Rasender Reporter

Eine Biografie

Sein Lehrer hatte in letzter Zeit Gedichte von einem Kisch gelesen. „Sind das etwa Sie?“, fragte er den Schüler, dem der Herauswurf aus seiner Prager Schule drohte, weil es Schülern streng verboten war, Texte zu publizieren. Deshalb behauptete dieser, die Gedichte seien von seinem Bruder. Da der Redakteur der Publikation den Autor nicht kannte, veröffentlichte er die Gedichte einfach unter dem Namen Erwin Kisch. Auch wenn Kisch nie Erwin geheißen hatte, war damit doch Egon Erwin Kisch „geboren“, wie der Berliner Autor Christian Buckard in seiner Biografie des 1948 gestorbenen Kisch feststellt.

In den folgenden Jahren bis zum Ausbruch des Ersten Weltkriegs wurde nach den Worten seines Biografen die Reporterlegende Egon Erwin Kisch „geboren“. Buckard geht es nicht um ein Heldenepos. Aber Kisch habe ein literarisches Erbe hinterlassen, das in seiner Höhe, Breite und Tiefe seinesgleichen suche. Alles, was Kisch schreiben sollte, musste ungewöhnlich genau recherchiert sein. Selbst wenn er seine Karriere nach der Veröffentlichung seiner Reportagesammlung Der rasende Reporter beendet hätte, wären ihm ein Ehrenplatz in der Geschichte der Prager Literatur und der bleibende Ruhm als Schöpfer und Pionier der modernen deutschsprachigen Reportage sicher gewesen. Und dennoch bleibe Egon Erwin Kisch ein Unvollendeter. Man könne sein Werk nicht ohne den Verdacht lesen, dass er sich, hätte er nach Kriegsende weitergelebt, in einem New Yorker oder Londoner Café darauf besonnen hätte, was ihn einst mehr aus Zufall in die Reihen der Kommunisten geführt hatte. Er hätte sich dann ebenfalls eingestehen müssen, dass ihn die Partei als Mensch und als Schriftsteller immer mehr vom rechten Wege abgebracht hatte.
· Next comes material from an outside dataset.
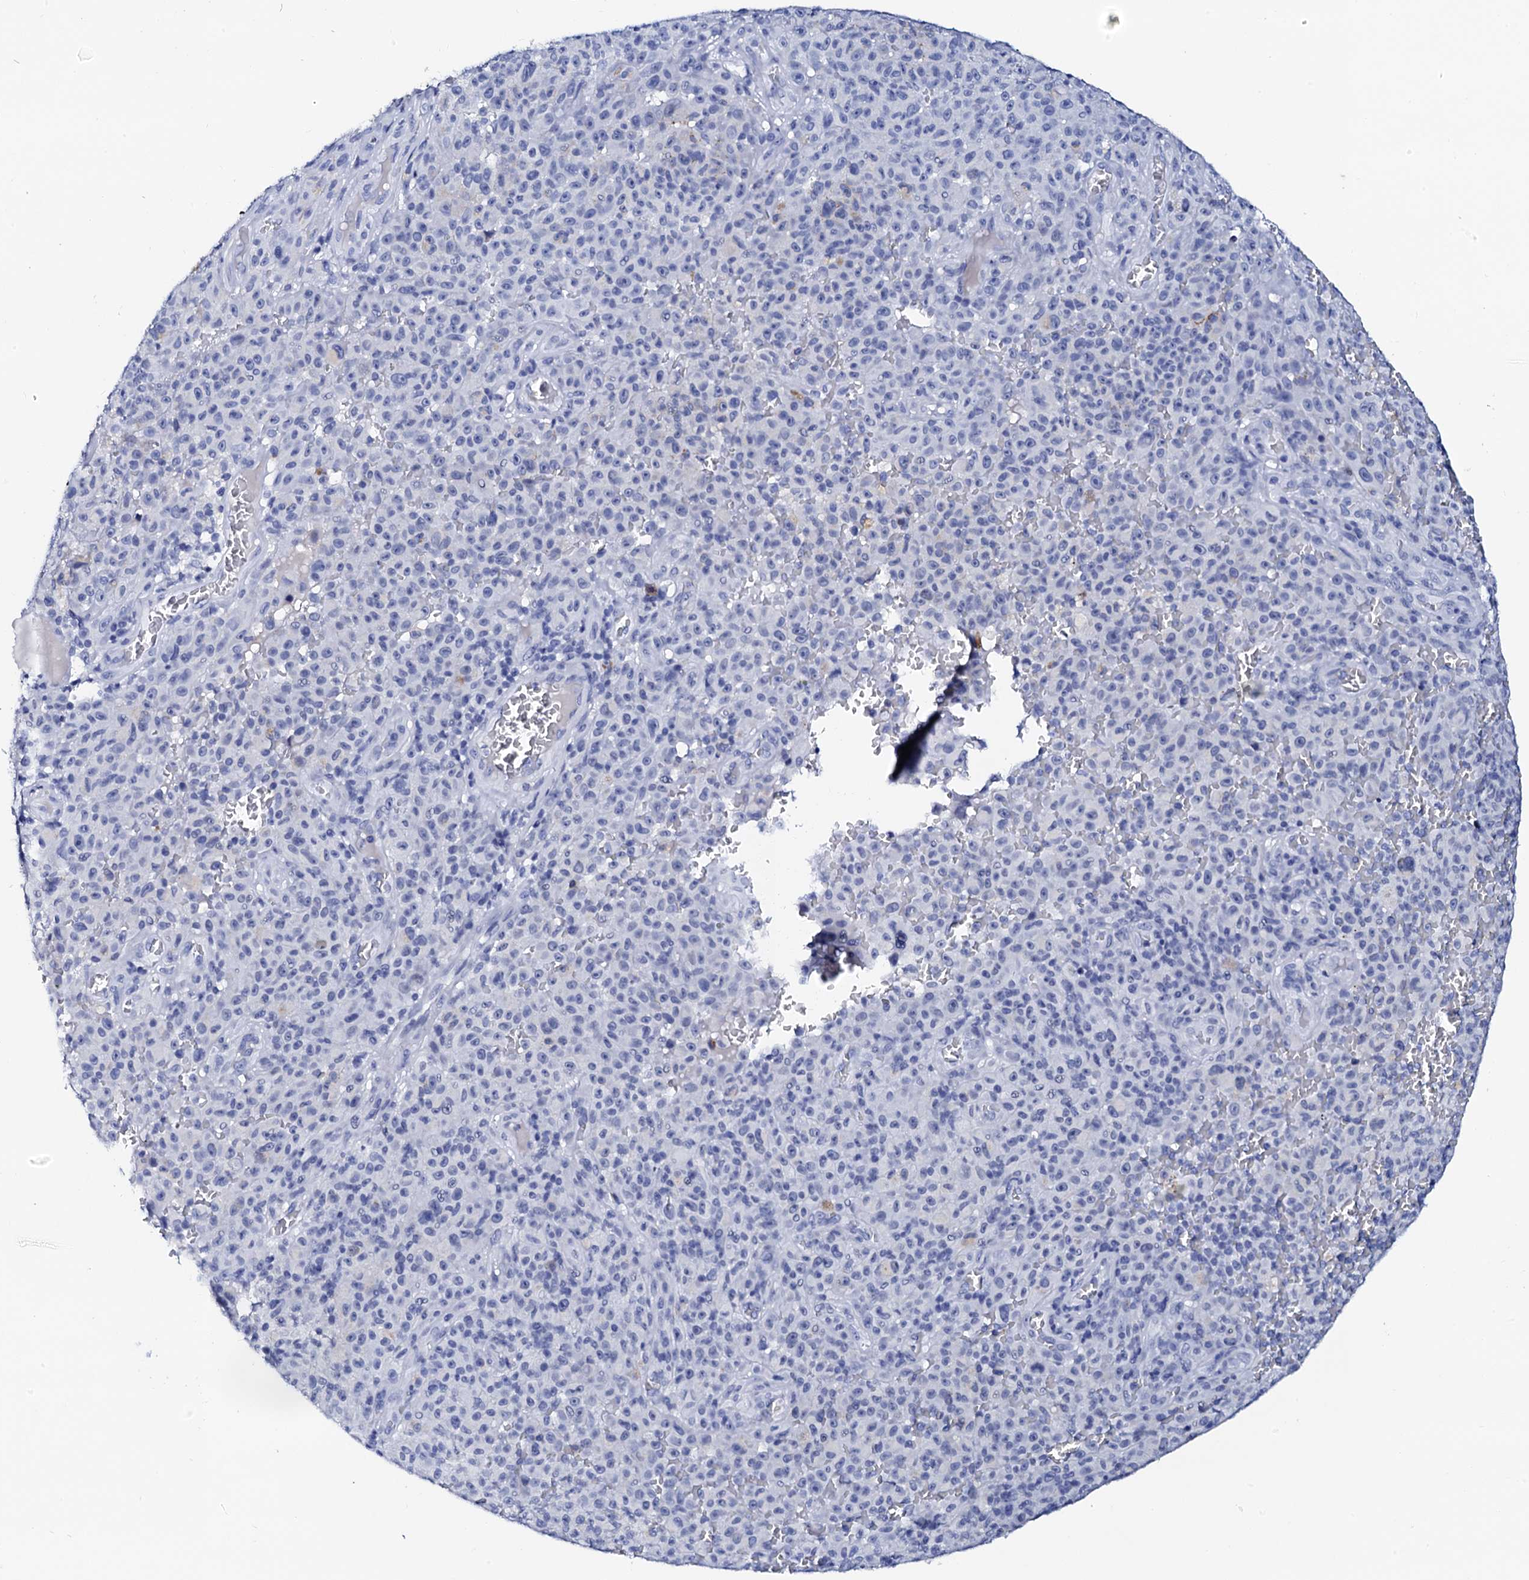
{"staining": {"intensity": "negative", "quantity": "none", "location": "none"}, "tissue": "melanoma", "cell_type": "Tumor cells", "image_type": "cancer", "snomed": [{"axis": "morphology", "description": "Malignant melanoma, NOS"}, {"axis": "topography", "description": "Skin"}], "caption": "Immunohistochemistry image of malignant melanoma stained for a protein (brown), which demonstrates no expression in tumor cells.", "gene": "SPATA19", "patient": {"sex": "female", "age": 82}}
Im Jahr 1911 legte Kisch seine erste Sammlung der Prager Reportagen in Buchform vor: Aus Prager Gassen und Nächten. Es wurde ein großer Erfolg. Im Frühling 1913 konnte Egon Erwin Kisch bereits auf eine beachtliche Karriere zurückblicken. Seine Reportagen kamen bei der Leserschaft an wie mit Worten gemalte Bilder. Das „Romanische Café“ wurde zum Treffpunkt vieler schreibender Kollegen, die bald nicht mehr sagten, wir gehen ins „Romanische“, sondern „wir gehen zu Kisch“.

Für Kisch, wie für alle „gläubigen“ Kommunisten, galt Amerika als Land des hemmungslosen Kapitalismus. Der Börsencrash im Oktober 1929, der zur Weltwirtschaftskrise und damit auch zum Zusammenbruch der deutschen Demokratie führen sollte, hat im Werk von Egon Kisch keine Spuren hinterlassen, was seinen Biografen zu der Frage veranlasste, ob er die Tragweite des Geschehens nicht erfasst habe. Jedenfalls wurde Kisch im Oktober im ukrainischen Charkow zum Professor der Journalistik ernannt. Kisch wollte ein Jahr lang im Land, der damaligen Sowjetunion, bleiben. Dort saß inzwischen Stalin fest im Sattel. Bei der von ihm angeordneten Liquidation der Kulaken (Großbauern) als „Klasse“ ging er mit äußerster Brutalität vor.

Kisch habe gleichwohl seine Begeisterung über die Situation in Taschkent kaum zügeln können. Dort sei ihm die Revolution endlich als eine gute Sache erschienen. Im Zentrum seiner Reportagensammlung Asien gründlich verändert stand die Befreiung der Frau durch das Zurückdrängen des konservativen Islam. Buckard spricht in diesem Zusammenhang von einem Hohelied auf die rote Frauenbefreiung. Die amerikanische Journalistin Maguerite Harrison wirft Kisch dagegen vor, viel zu eingenommen zu sein, die Existenz eines amerikanischen Imperialismus zuzugeben oder vielleicht auch nur zu erkennen.